Original categories (2023)

LLM01: Prompt Injection
LLM02: Insecure Output Handling
LLM03: Training Data Poisoning
LLM04: Model Denial of Service
LLM05: Supply Chain Vulnerabilities

New in 2025

Excessive Agency: model takes actions beyond authorised scope
System Prompt Leakage: model reveals confidential instructions
Vector / Embedding Weaknesses: poisoned embeddings in vector stores
Misinformation: confident generation of false information
Unbounded Consumption: runaway token/compute costs

Red Teaming Tools

DeepTeam (Confident AI)

Open-source Python framework with 40+ vulnerability classes and 10+ adversarial attack strategies. Results scored against OWASP LLM Top 10 and NIST AI RMF. Integrates with DeepEval for combined safety + quality testing.

Automated attack generation: roleplay, jailbreaks, encoding attacks, prompt injection
Configurable attack intensity (number of variations per attack type)
Report maps findings to OWASP LLM Top 10 categories

Garak

Adversarial testing toolkit with 100+ attack modules designed for security-first workflows. Automates vulnerability scanning across a wide attack surface. Open-source, command-line driven.

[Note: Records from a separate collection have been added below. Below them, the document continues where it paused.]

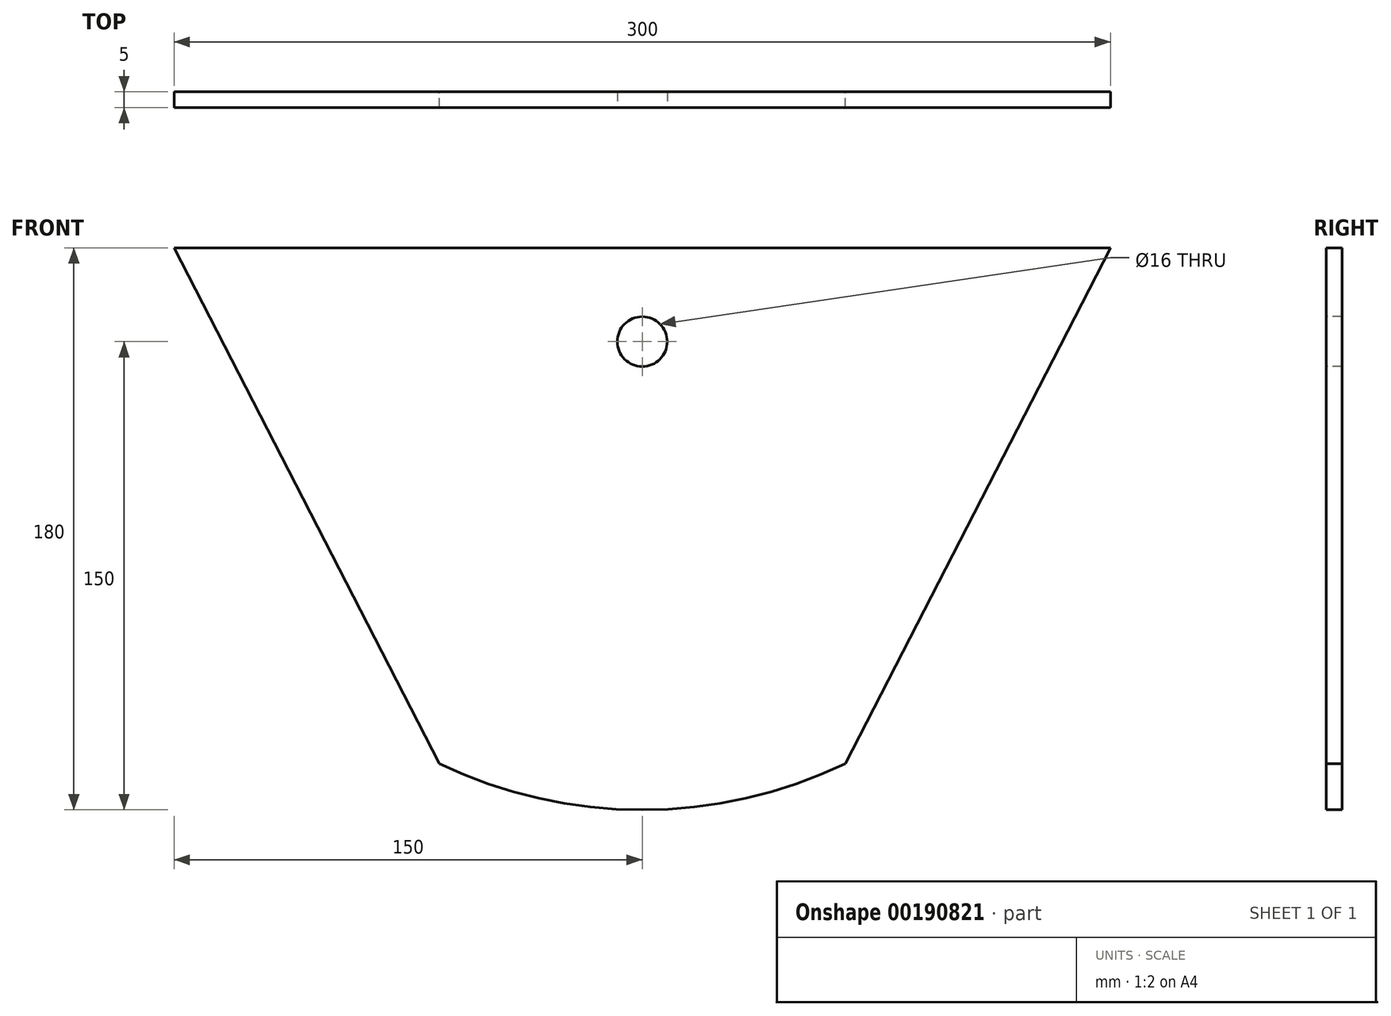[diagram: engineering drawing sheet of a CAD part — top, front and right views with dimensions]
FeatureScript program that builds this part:
annotation { "Feature Type Name" : "Feature", "Feature Type Description" : "" }
export const myFeature = defineFeature(function(context is Context, id is Id, definition is map)
    precondition{}
    {
        {
            var Q0;
            Q0=qCreatedBy(makeId("Front.planeOp"),FACE);
            var sketch = newSketch(context, id + "F0", { "sketchPlane" : qUnion([Q0])});
            skArc(sketch, "E0", {"start": v(-65, -135.19) * mm, "mid": v(0, -150) * mm, "end": v(65, -135.19) * mm});
            skLineSegment(sketch, "E1", {"start": v(65, -135.19) * mm, "end": v(150, 30) * mm});
            skLineSegment(sketch, "E2", {"start": v(-150, 30) * mm, "end": v(-65, -135.19) * mm});
            skLineSegment(sketch, "E3", {"start": v(-150, 30) * mm, "end": v(150, 30) * mm});
            skSolve(sketch);
        }
        {
            var Q0;
            Q0 = qSketchRegion(id + "F0", true);
            extrude(context, id + "F1", {"entities" : qUnion([Q0]), "depth" : 5 * mm});
        }
        {
            var Q0;
            Q0=makeQuery(id+"F1.opExtrude","CAP_FACE",FACE,{"disambiguationData":[OSD([sQuery(id+"F0.wireOp",EDGE,"E0"),sQuery(id+"F0.wireOp",EDGE,"E1"),sQuery(id+"F0.wireOp",EDGE,"E2"),sQuery(id+"F0.wireOp",EDGE,"E3")])],"isStart":false});
            var sketch = newSketch(context, id + "F2", { "sketchPlane" : qUnion([Q0])});
            skCircle(sketch, "E4", {"center": v(0, 0) * mm, "radius": 8 * mm});
            skSolve(sketch);
        }
        {
            var Q0;
            Q0 = qSketchRegion(id + "F2", true);
            extrude(context, id + "F3", {"entities" : qUnion([Q0]), "operationType" : NewBodyOperationType.REMOVE, "endBound" : BoundingType.THROUGH_ALL, "oppositeDirection" : true, "depth" : 25 * mm});
        }
    });
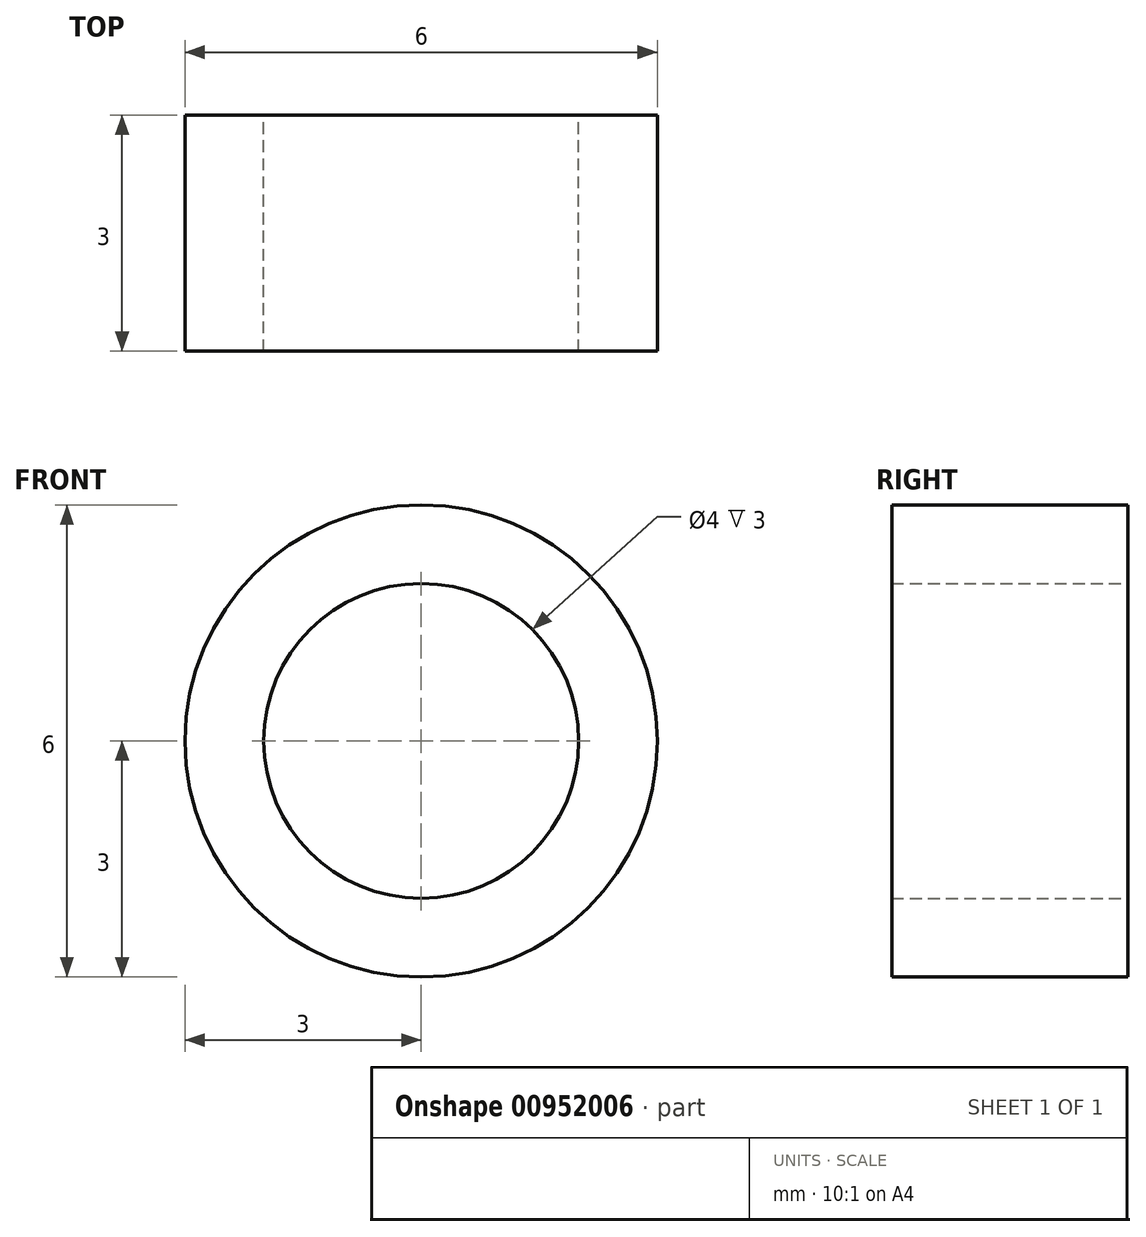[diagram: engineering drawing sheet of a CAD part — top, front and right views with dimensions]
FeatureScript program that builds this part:
annotation { "Feature Type Name" : "Feature", "Feature Type Description" : "" }
export const myFeature = defineFeature(function(context is Context, id is Id, definition is map)
    precondition{}
    {
        {
            var Q0;
            Q0=qCreatedBy(makeId("Front.planeOp"),FACE);
            var sketch = newSketch(context, id + "F0", { "sketchPlane" : qUnion([Q0])});
            skCircle(sketch, "E0", {"center": v(0, 0) * mm, "radius": 3 * mm});
            skCircle(sketch, "E1", {"center": v(0, 0) * mm, "radius": 2 * mm});
            skSolve(sketch);
        }
        {
            var Q0;
            Q0 = qSketchRegion(id + "F0", true);
            extrude(context, id + "F1", {"entities" : qUnion([Q0]), "depth" : 3 * mm, "offsetDistance" : 25 * mm});
        }
    });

Attack modules: encoding, roleplay, logic, data extraction, many-shot
Produces a structured vulnerability report per module
Supports most LLM providers via API

promptfoo (red team mode)

promptfoo's built-in --red-team flag runs a standard adversarial test set alongside regular evaluation, producing a combined safety + quality report in one CI run.

Manual vs Automated Red Teaming

Automated (always)

Broad coverage — runs 100s of attack variants systematically
Repeatable — same attacks on every PR and deployment
Fast — complete in minutes as part of CI pipeline
Catches regressions — alerts when a previously-safe behaviour breaks

Manual (before major releases)

Nuanced — human testers find subtle failures automated tools miss
Creative — explores novel attack vectors specific to your domain
Business context — testers understand what is actually harmful for your use case
Required for EU AI Act high-risk systems before deployment

Building a Safety Testing Programme

Minimum viable red team programme:

Define your threat model: what harms are possible from your specific system? (a coding assistant has different risks than a medical chatbot)
Map to OWASP LLM Top 10: identify which categories apply to your system
Run automated attacks in CI: DeepTeam or Garak on every deployment
Set safety gates: block deployment if any critical vulnerability category fails
Manual red team before launch: domain experts test novel attacks your tools cannot generate
Document findings: maintain a vulnerability log with status (found, mitigated, accepted risk)
Re-test on model updates: provider model changes reset safety guarantees — re-run full programme

Regulatory Context

EU AI Act requirements (2025):

Mandatory adversarial testing for high-risk AI systems: critical infrastructure, education, employment, law enforcement, border control
Red team results must be documented and available for regulatory audit
Safety testing must cover the OWASP LLM Top 10 at minimum
Re-testing required when the model or system undergoes significant change

Checklist: Do You Understand This?

What percentage of 2025 AI security incidents resulted from simple prompt attacks, and what does this imply about red teaming priority?
What are the five new OWASP LLM Top 10 categories added in 2025?
Why did roleplay injection achieve the highest attack success rate (89.6%) in 2025 research?
What is the difference between automated and manual red teaming, and when is each appropriate?
What seven steps constitute a minimum viable red team programme?
Under the EU AI Act, which types of systems require mandatory adversarial testing?